TEDDY MOHLE is senior completions engineer at Houston-based Crimson Exploration Inc., a wholly owned subsidiary of Contango Oil & Gas Co. He joined Crimson Exploration in 2011 as a production/completions engineer after beginning his career as a field engineer at Baker Hughes. Mohle has a B.S. in petroleum engineering from Texas A&M University.

KYLE JOHNS is exploration manager at Contango Oil & Gas. He has led the company’s entry into the southern Delaware Basin and its development effort in the area. Before joining Contango in 2013, Johns was a consulting geologist and senior geologist covering the Appalachian Basin for Citrus Energy. He began his career in 2005 at Denbury Resources, working on conventional assets and in the Barnett Shale. Johns holds a degree in geology from the University of Mississippi.

WEI TIAN is a research and development engineer for ResMetrics in Houston. His research interests include chemical tracers, hydraulic fracture diagnostics, and reservoir characterization. Tian holds a B.S. in energy and resources engineering from Peking University, and an M.S. and a Ph.D. in petroleum engineering from the University of Oklahoma.
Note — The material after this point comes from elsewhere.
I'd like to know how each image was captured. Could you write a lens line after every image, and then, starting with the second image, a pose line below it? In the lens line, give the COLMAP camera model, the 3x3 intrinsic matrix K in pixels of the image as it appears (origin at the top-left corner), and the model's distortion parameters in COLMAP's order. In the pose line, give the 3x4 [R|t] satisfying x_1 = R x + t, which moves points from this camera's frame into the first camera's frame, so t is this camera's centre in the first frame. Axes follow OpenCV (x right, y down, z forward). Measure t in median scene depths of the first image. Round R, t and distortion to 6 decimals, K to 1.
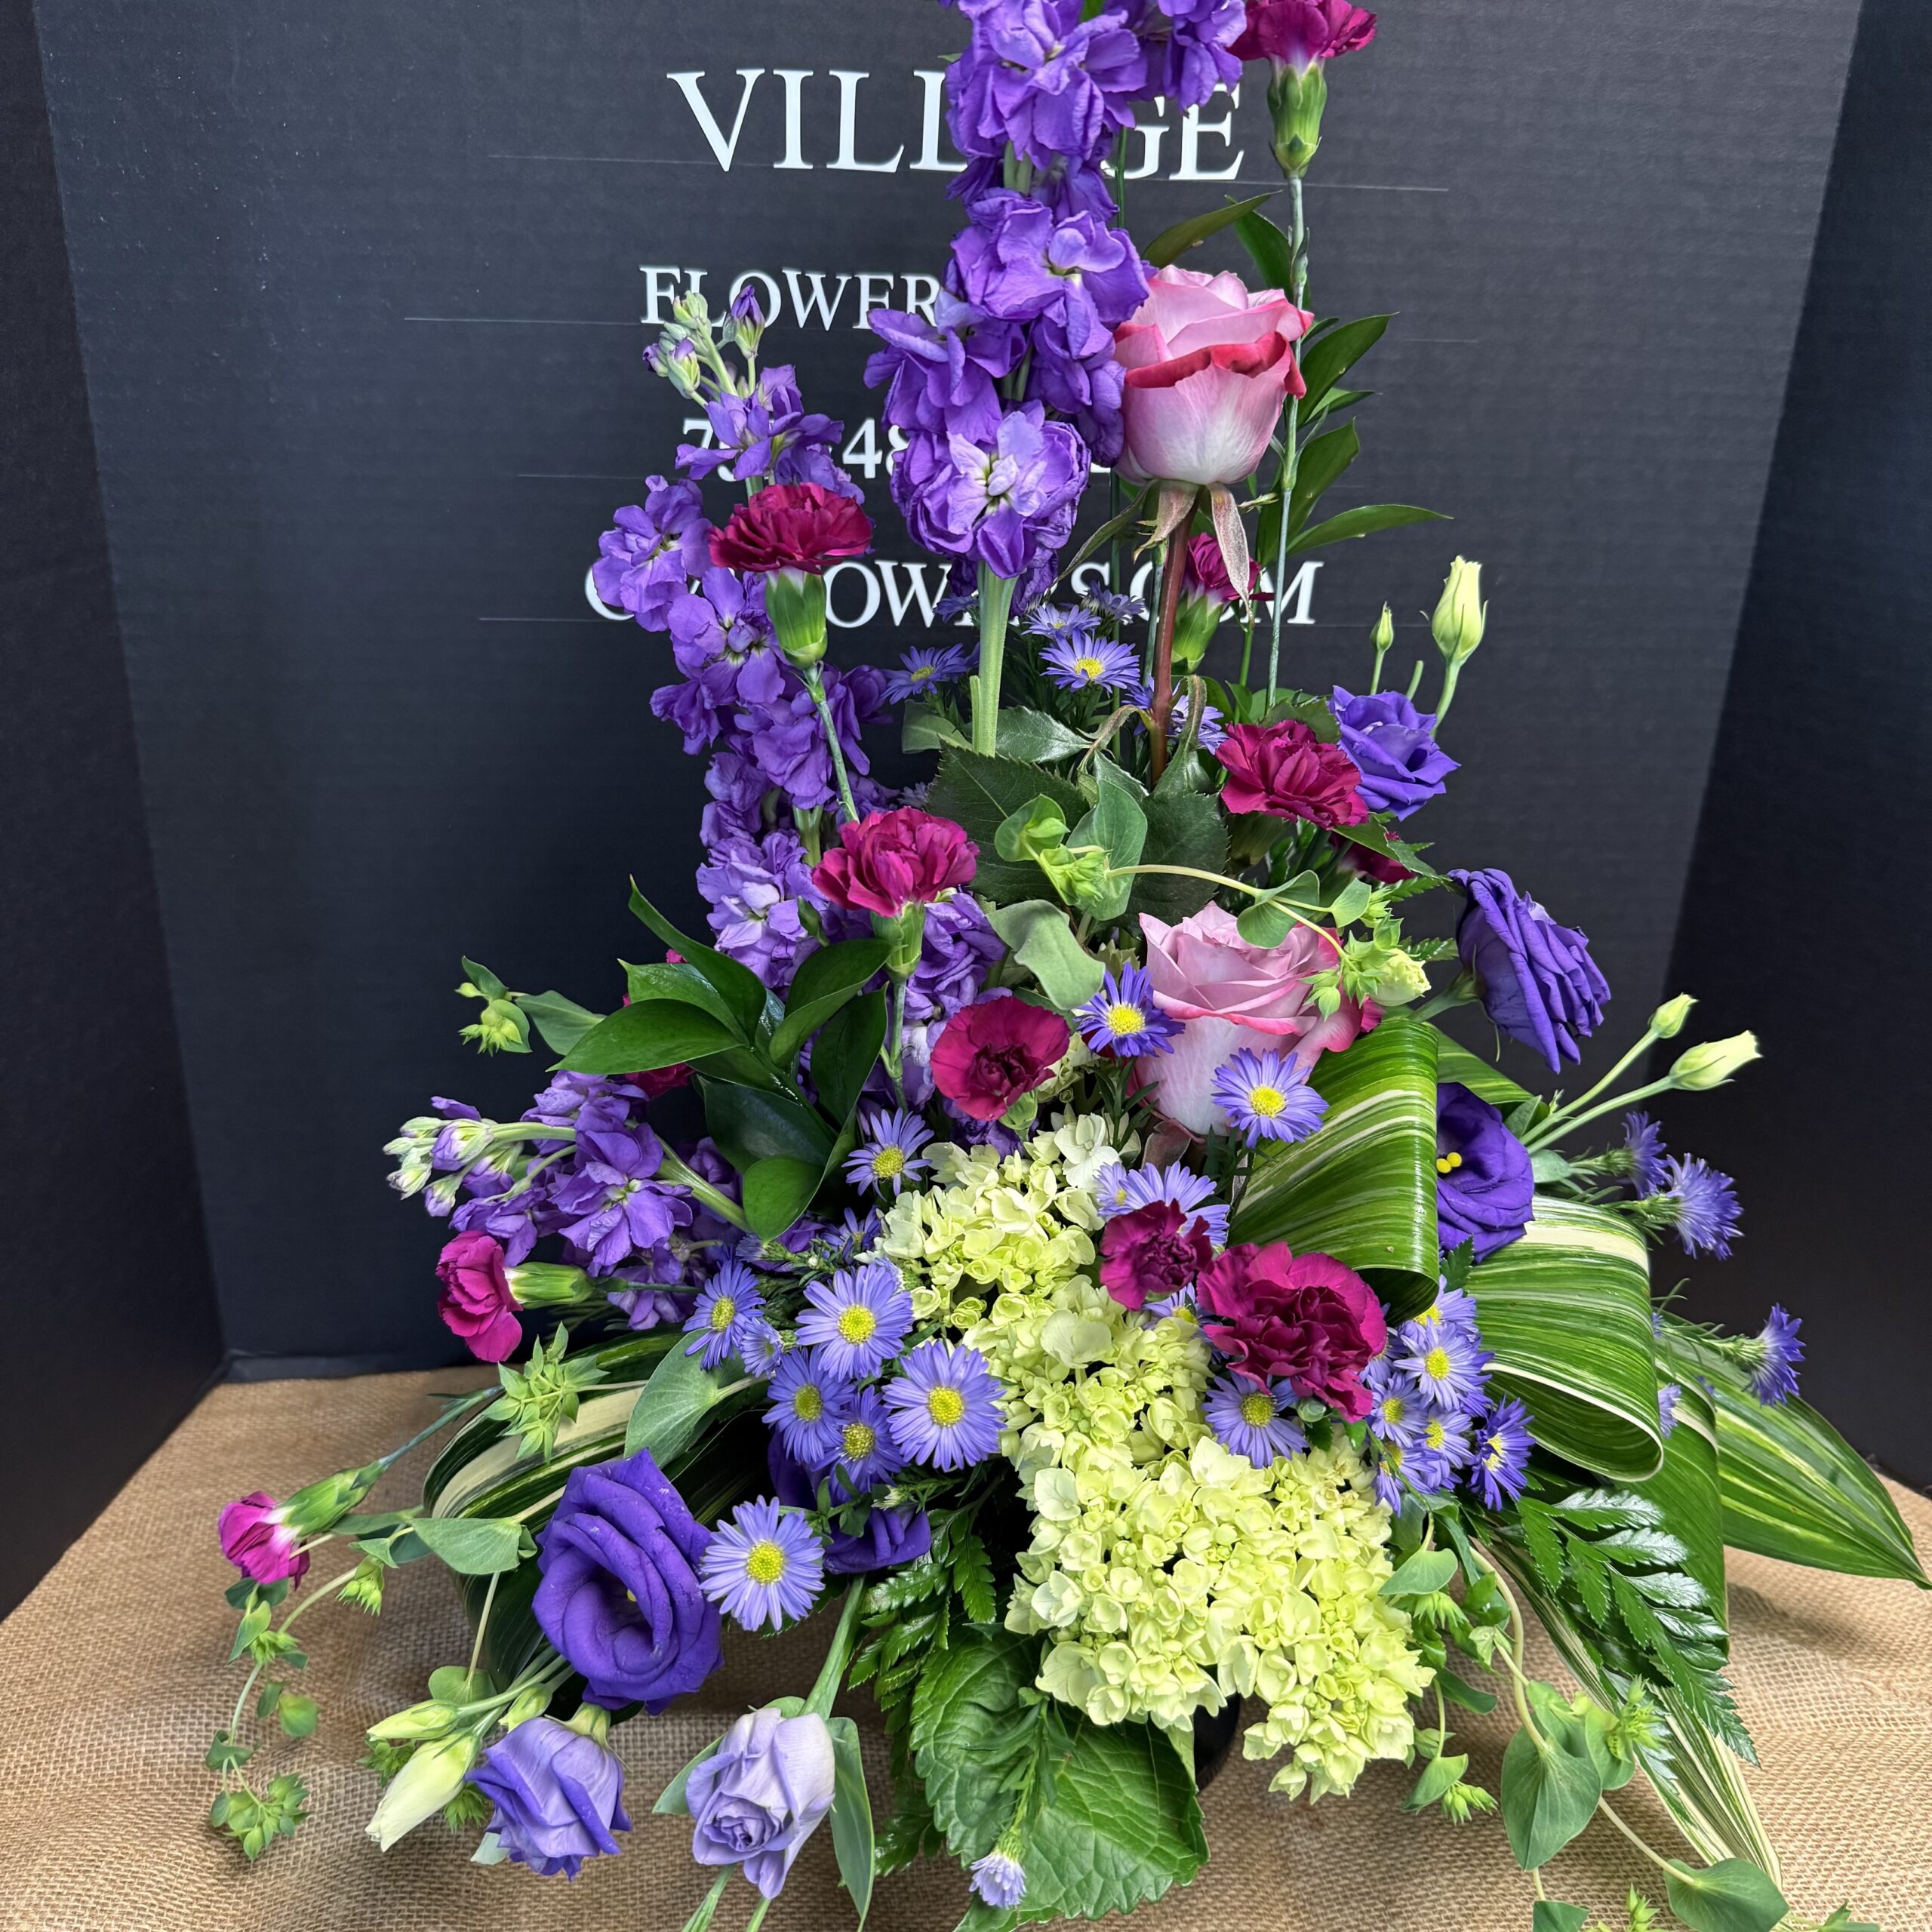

ALEX DARNLEY is vice president of business development at ResMetrics, which he helped found in 2017. Darnley began his career as a hydraulic fracturing field engineer with BJ Services, and then worked as a reservoir engineer and product line manager for Core Laboratories, where he supervised various domestic and international tracer projects. He holds a B.S. in petroleum engineering from Texas A&M University.

CHRIS DEMPSEY is vice president of research and development at ResMetrics. As one of the first employees of ResMetrics, he developed the Web-based analytical tool PetroXY™. He continues to lead development efforts in tracer technology and data visualization. Dempsey holds a B.S. in chemical engineering from the California Institute of Technology and a Ph.D. in bioengineering from Rice University.